The Hopi story-teller more or less dramatizes his story, often breaking
into song or a few dance steps or mimicking his characters in voice and
facial expression. Sometimes the writer has been so intrigued with the
performance she could scarcely wait for her interpreter (See Figure 13)
to let her into the secret. Often the neighbors gathered round to hear
the story, young and old alike, and they are good listeners. All of
these stories save one, that of Don, of Oraibi, were told in the Hopi
language, but having a Hopi friend as an interpreter has preserved, we
think, the native flavor of the stories.

The first story, as told by Sackongsie, of Bacabi, is a legend
concerning the adventure of the son of the chief of Huckovi, a
prehistoric Hopi village whose ruins are pointed out on Third Mesa. The
writer has since heard other variants of this story.


=An Ancient Feud,= as told by Sackongsie

"This is a story of the people that used to live on Wind Mountain. There
is only a ruin there now, but there used to be a big village called
Huckovi; that means wind on top of the mountain. These people finally
left this country and went far away west. We have heard that they went
to California, and the Mission Indians themselves claim they are from
this place.

[Illustration: Figure 13.--The Author's Interpreter at Walpi and
Daughter, "Topsy."]

"These people used to have ladder dances; that is an old kind of a
dance that nobody has now. But we are told that a long time ago these
people brought trees from far away and set them up in round holes made
on purpose in the rock along the very edge of the mesa.

"Then the Mud heads (masked Kachinas) furnish the music and young men
dressed as leopards and mountain lion Kachinas climb into the tree tops
and swing out over the canyon rim to time of the music. You can see the
round holes in the rock there now.

"Well--it has always been this way among Hopi--when there is a dance,
everybody goes to see.

"Now there was a dance at Mishongnovi and the boys from Huckovi went
over to see it.

"Now the war chief at Huckovi was a great man that everybody looked up
to, and he had only one son. This young man was so religious that he
never went to this kind of just funny dances, but this time he went
along with some friends. Long time ago the chief never goes to these
dances, nor his son who will follow his steps.

"When they got to Mishongnovi the dance was going on and everybody
laughing and having a good time, for the clown kachinas were going round
pestering the dancing kachinas. These rough clown kachinas took turns
appearing and disappearing, and some coming, others going away, then
coming back.

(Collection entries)
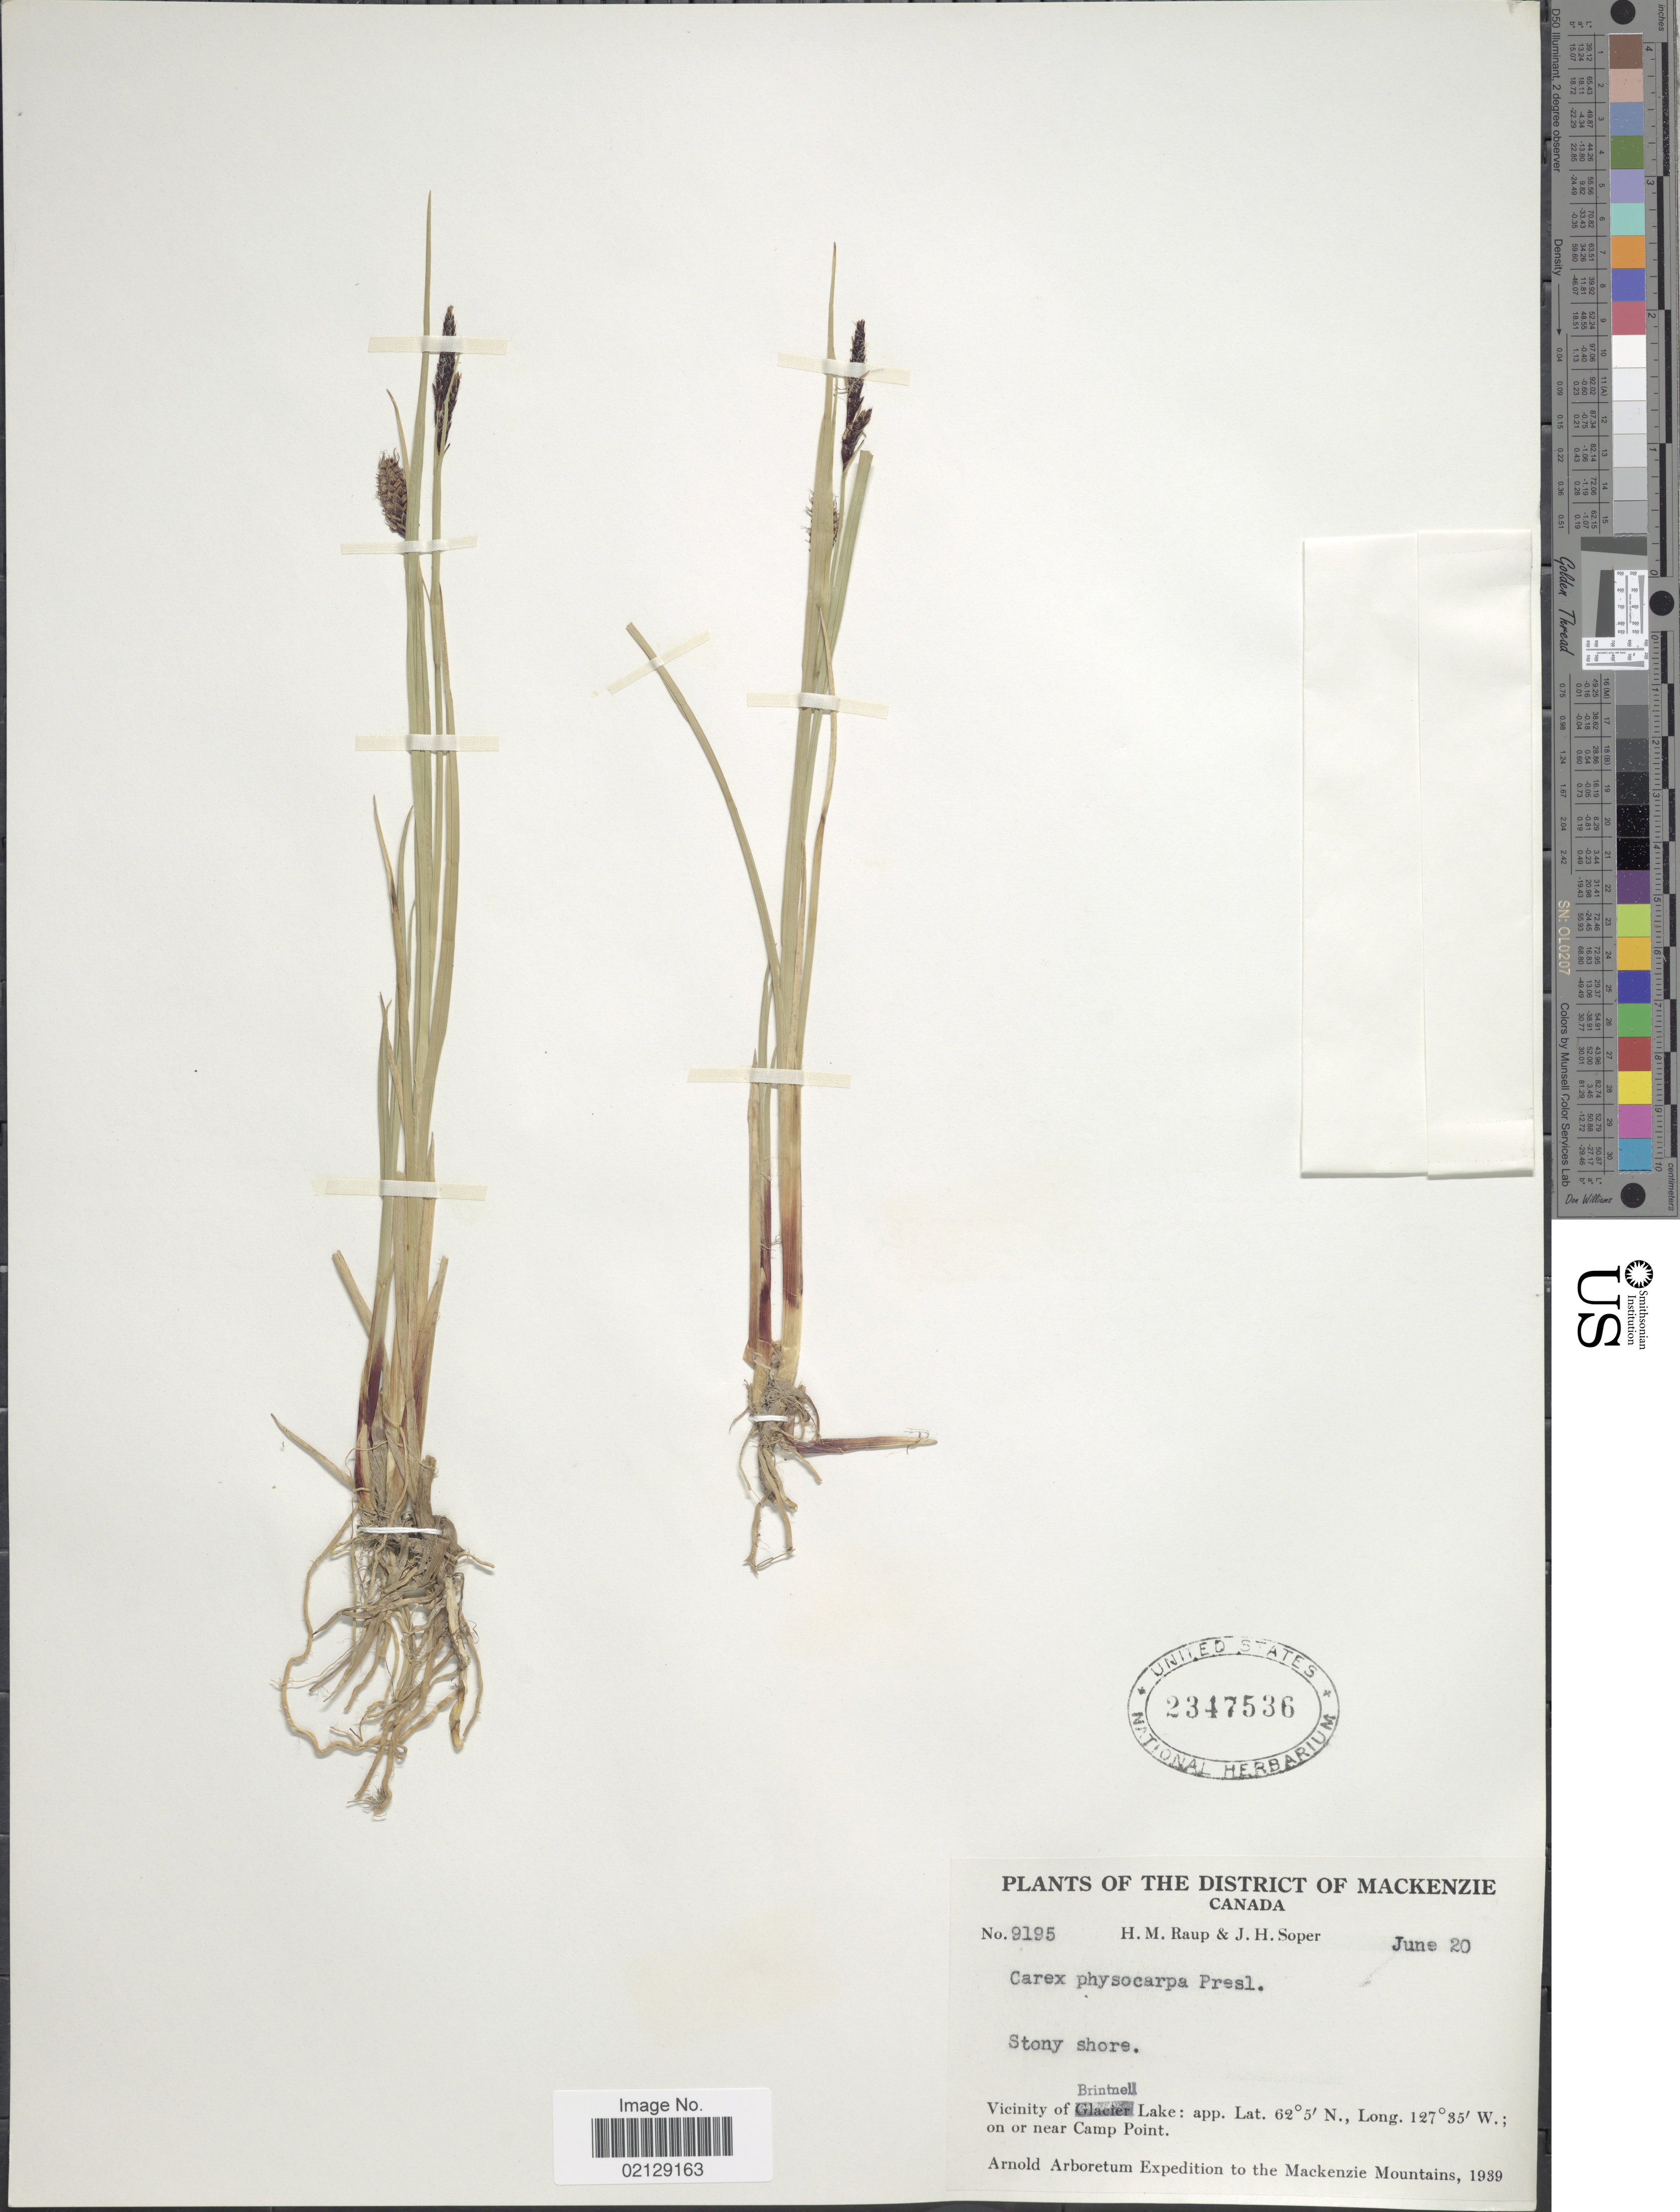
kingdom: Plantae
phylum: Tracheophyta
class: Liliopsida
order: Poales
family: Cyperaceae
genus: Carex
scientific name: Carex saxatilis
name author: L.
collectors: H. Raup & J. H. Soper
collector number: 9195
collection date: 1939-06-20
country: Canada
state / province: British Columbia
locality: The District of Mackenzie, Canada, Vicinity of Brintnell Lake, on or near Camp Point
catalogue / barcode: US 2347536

**What is asked**
**a.** According to the Hopi storytelling passage, what does the village name Huckovi mean?
**b.** List every individual person that the Hopi storytelling passage identifies by name.
**c.** Go on with the tale in the Hopi storytelling passage, starting after its final sentence.

**Expected responses**
**a.** Wind on top of the mountain.

**b.** Don, Sackongsie, Topsy

**c.**
"About the middle of the afternoon, came two Kachina racers to run with
the clowns, and soon they began to call out some of the young men from
the audience, known to be the best runners. After a while the son of
Huckovi chief was chosen to run, but he was very bashful and refused to
perform. But the Kachina who had chosen him as a competitor insisted and
finally brought a gift of baked sweet corn and the young man was
embarrassed and thought he had to run or be made fun of, so he came over
and ran with this Kachina and beat him. They ran a long race, and the
Kachina never could catch up with him, but when the boy stopped, the
Kachina ran up and took hold of him and cut off his hair. The name of
this Kachina was Hair Eater, and he was supposed to cut off the hair if
he beat the boy, but he never did beat him.

"The Hopi, in those days, took great pride in their hair and would not
cut it off for anything in the world.

"The people who saw what had happened were so sorry that the honorable
son of the chief had been disgraced, that, to show their disapproval,
they all left while the dance was still going on.

"When the boy got home his father was grieved to see his son coming home
scalped, as he said. The father didn't know what to do.

"Now the chief had a daughter twelve years old. He told her to practice
running till she can beat her brother. Both the boy and the girl
practiced a long time and at last the girl can run faster and farther
than her brother.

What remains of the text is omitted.